[[ Records for this task, beginning ]]
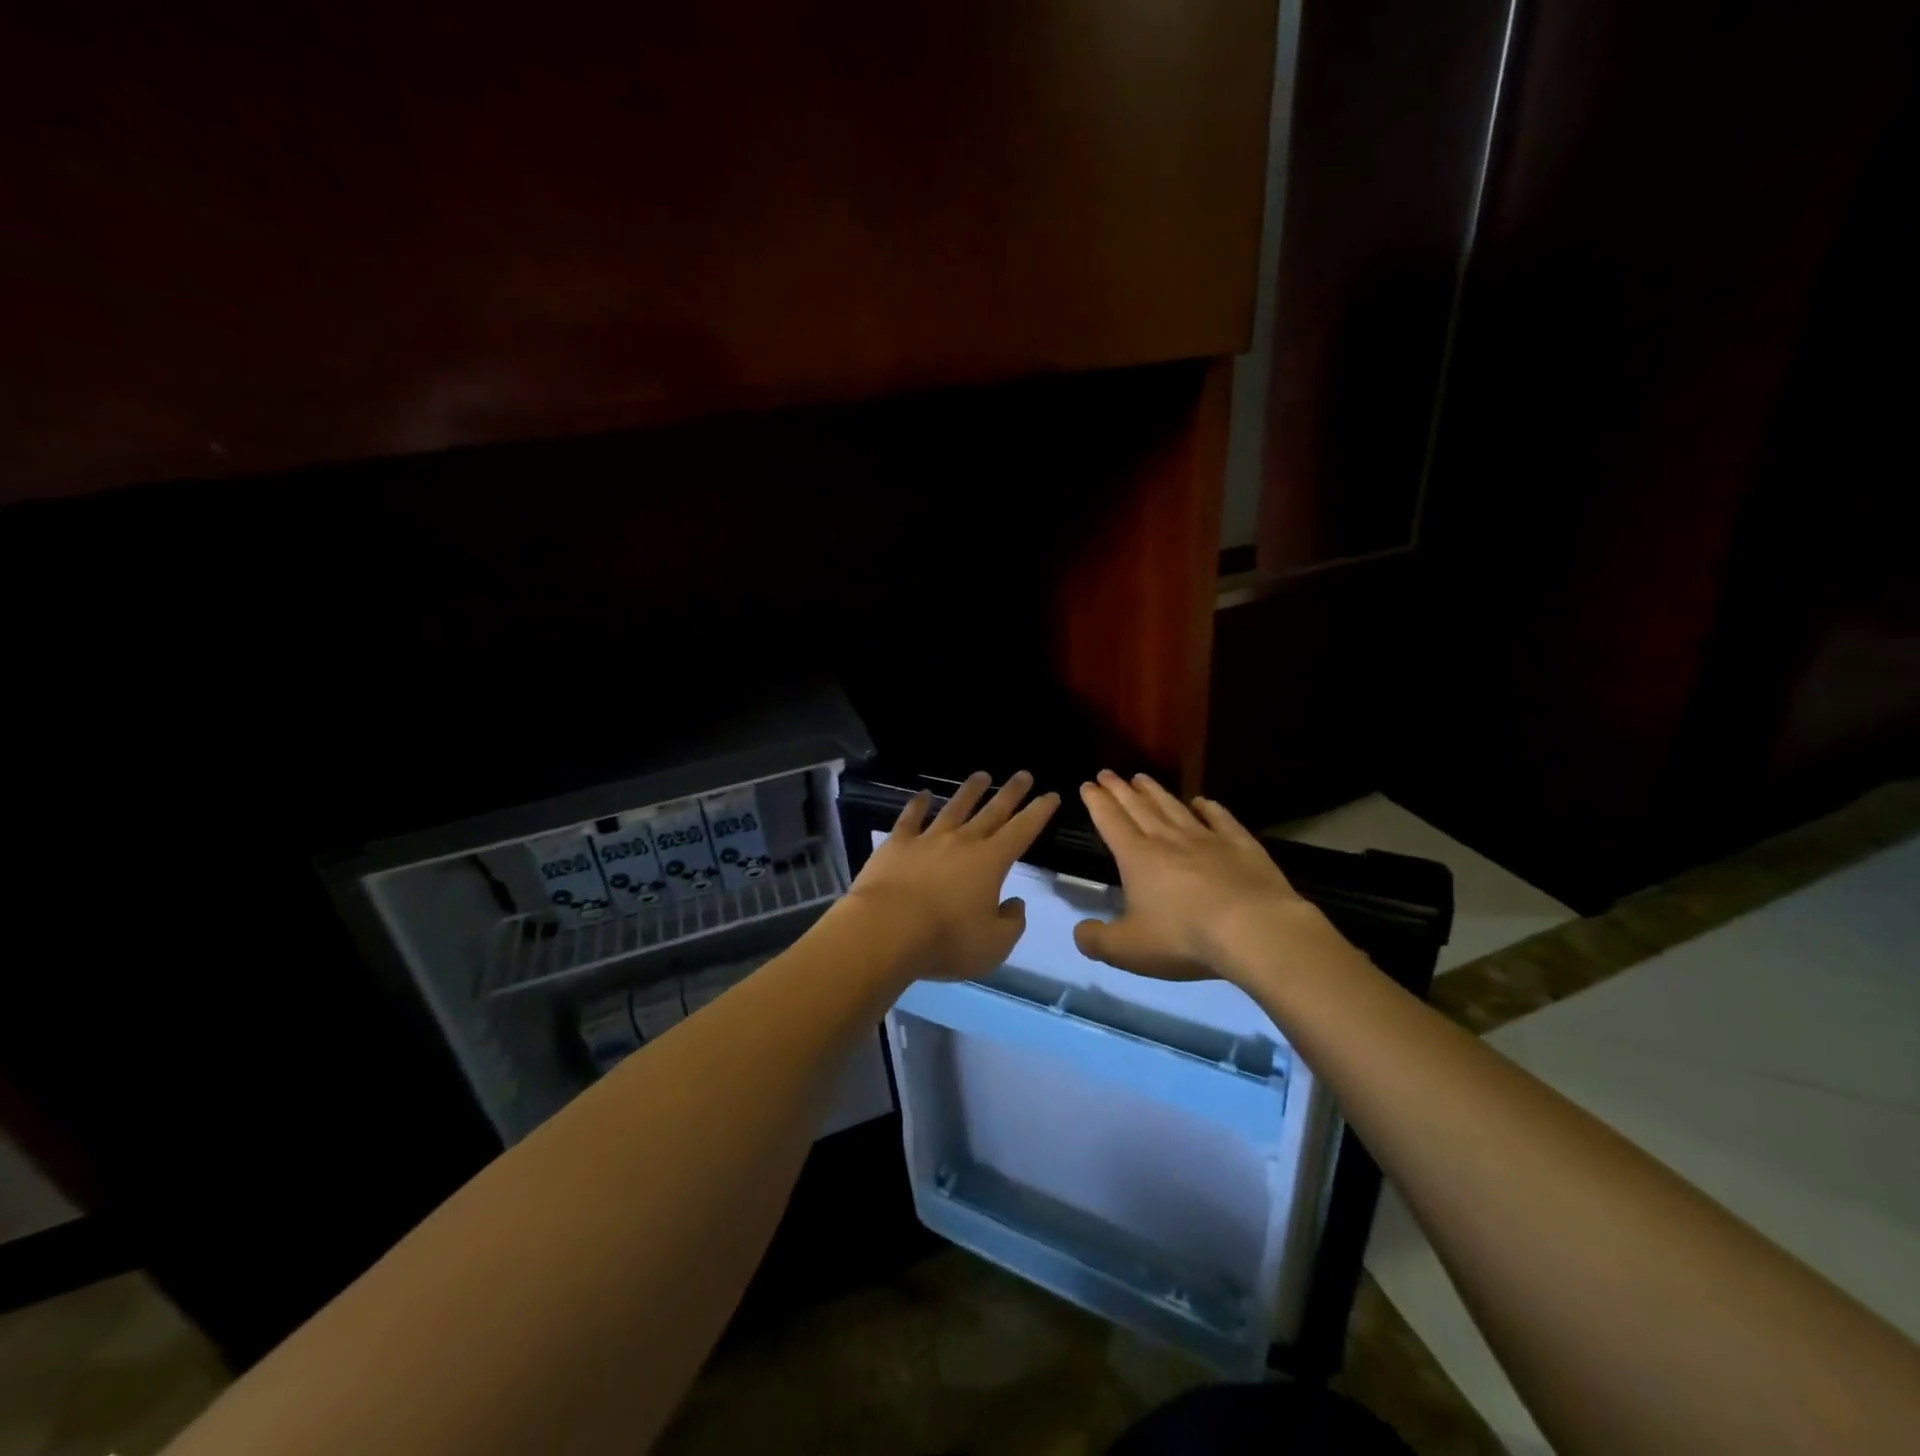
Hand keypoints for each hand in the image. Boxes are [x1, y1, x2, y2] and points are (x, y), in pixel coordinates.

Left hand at [844, 770, 1059, 982]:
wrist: (886, 929)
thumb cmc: (946, 940)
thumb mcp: (993, 945)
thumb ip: (1011, 923)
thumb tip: (1014, 903)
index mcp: (991, 862)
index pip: (1022, 831)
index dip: (1039, 812)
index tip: (1051, 795)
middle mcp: (962, 842)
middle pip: (992, 811)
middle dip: (1011, 793)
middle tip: (1024, 774)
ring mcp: (928, 839)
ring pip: (954, 808)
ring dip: (970, 791)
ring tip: (982, 775)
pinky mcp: (896, 844)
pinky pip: (910, 818)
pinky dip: (918, 804)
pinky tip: (923, 795)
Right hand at [1073, 770, 1333, 982]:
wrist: (1255, 930)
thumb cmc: (1184, 938)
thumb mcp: (1128, 949)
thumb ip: (1097, 940)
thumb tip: (1079, 932)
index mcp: (1137, 858)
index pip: (1111, 822)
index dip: (1097, 802)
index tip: (1088, 784)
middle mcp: (1168, 839)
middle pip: (1139, 807)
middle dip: (1120, 789)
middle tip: (1107, 772)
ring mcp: (1207, 839)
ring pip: (1175, 808)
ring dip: (1156, 792)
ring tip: (1142, 777)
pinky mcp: (1242, 846)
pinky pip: (1221, 820)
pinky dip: (1210, 808)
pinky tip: (1203, 801)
[[ Records for this task, end ]]
### Aim of the exercise
All lines in the entries above that include "pinky" should be found and copied.

### Response for this exercise
pinky mcp: (896, 844)
pinky pip: (910, 818)
pinky dip: (918, 804)
pinky tip: (923, 795)
pinky mcp: (1242, 846)
pinky pip: (1221, 820)
pinky dip: (1210, 808)
pinky tip: (1203, 801)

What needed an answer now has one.